Stuart poses in front of the plan for the YangMingShan MRT Line, with Johnson Lee, President of AMACorp. in Taipei.
The main features of the award winning ‘YangMIngShan MRT Line’ design are:
• A 40 km long elevated circle line, servicing Taipei City and Taipei County.
• Especially servicing the access starved Northern Suburbs of Tien Mou and YangMingShan.
• A ‘circle line’ means that all sections can be useful and profitable.
• Possible use of Maglev Technology to allow 24/7 operation with little down time. Non contact magnetic suspension has very low wear, requiring little maintenance.
• Access to high speed overnight ferries from Taipei to Shang Hai and to Nagasaki, uniting the public transport systems of these three countries.

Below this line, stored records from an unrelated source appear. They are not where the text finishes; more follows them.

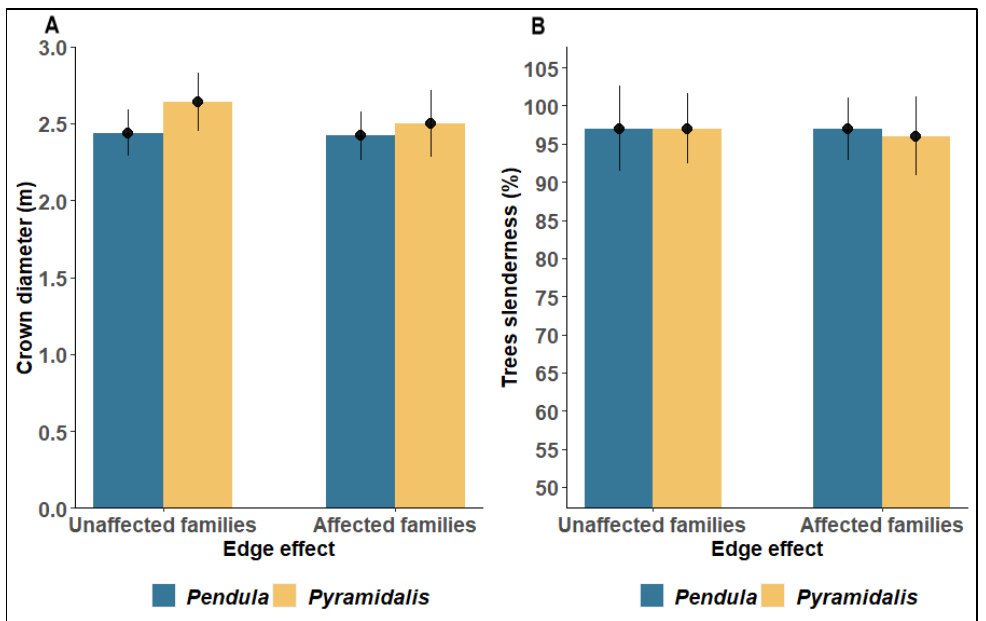
Figure 8. Variation in the stability traits: crown diameter ( A ) and tree slenderness ( B ) by the edge effect. The black vertical lines represent the standard deviation.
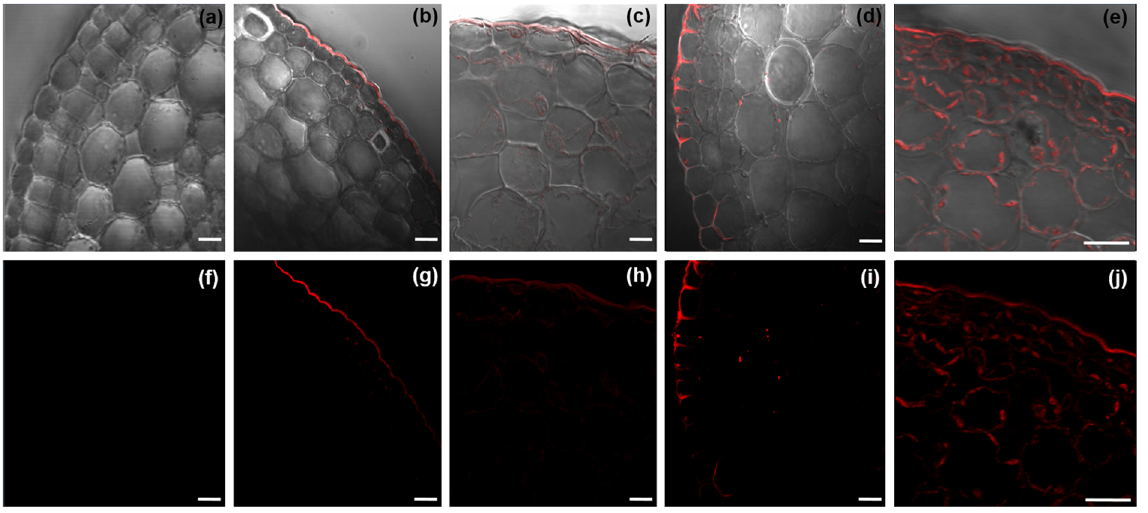
Figure 5. Identification of fluorescence at specific points in epidermis of stevia stems at 0, 25, 50, 100 and 200 mg L − 1 (light field and fluorescence field). ( a–e ) Clear field and ( f–j ) fluorescent field. Bar = 20 µ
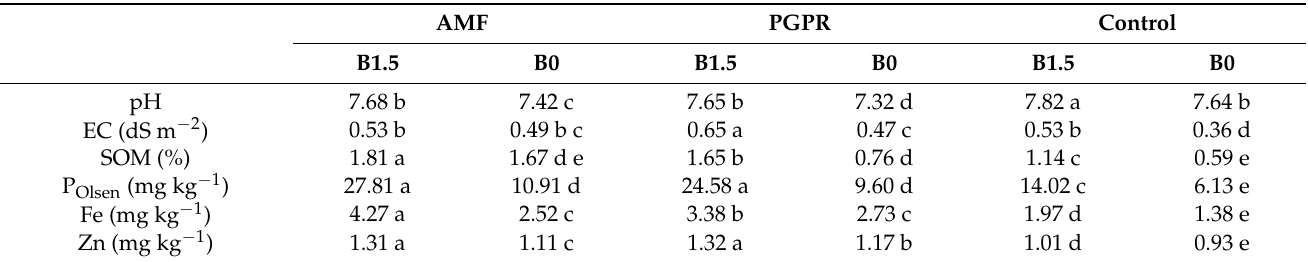
Table 3. Interaction effects of biochar amendment and microbial inoculation on pH, EC, organic matter content, and levels of P, Fe, and Zn in rhizosphere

The cost is estimated to be $B8.75 including YangMingShan Station, or $B8.2 without.
The plan is for YangMingShan Station, 200 meters deep inside YangMingShan Mountain, and connected to the village above by high speed elevators. This would reduce travelling time to the nearest suburb to 3 minutes from 20, and to Taipei City to 5 – 12 minutes, from one hour now.
If it were built, YangMingShan MRT Line could transform Taipei into one of the most convenient cities, and one of the best cities on the planet to live in, reducing pollution in the Taipei basin by 3,000 tonnes per day.
Stuart is an Australian, but has been an Asiaphile since 1984 when he emigrated to Taiwan, staying there till 2002. However he found that labor costs were going up and began to search for another Asian country to use as his base. He had knowledge of Thailand, having been doing visa runs to here from Taiwan. He had also been employing Thai women in his business, and was impressed with their work ethic. Those factors brought him to Thailand, and Pattaya in particular. He initially had some misgivings about Pattaya, but now is a great promoter of our tourist city.
He has plans for a Pattaya by-pass which would result in travel from the Floating Market to Number 7 freeway taking five minutes only. He hopes that this design, which would be as beneficial to Pattaya as his award winning design has been for Taipei, will be taken seriously by Pattaya’s City Hall.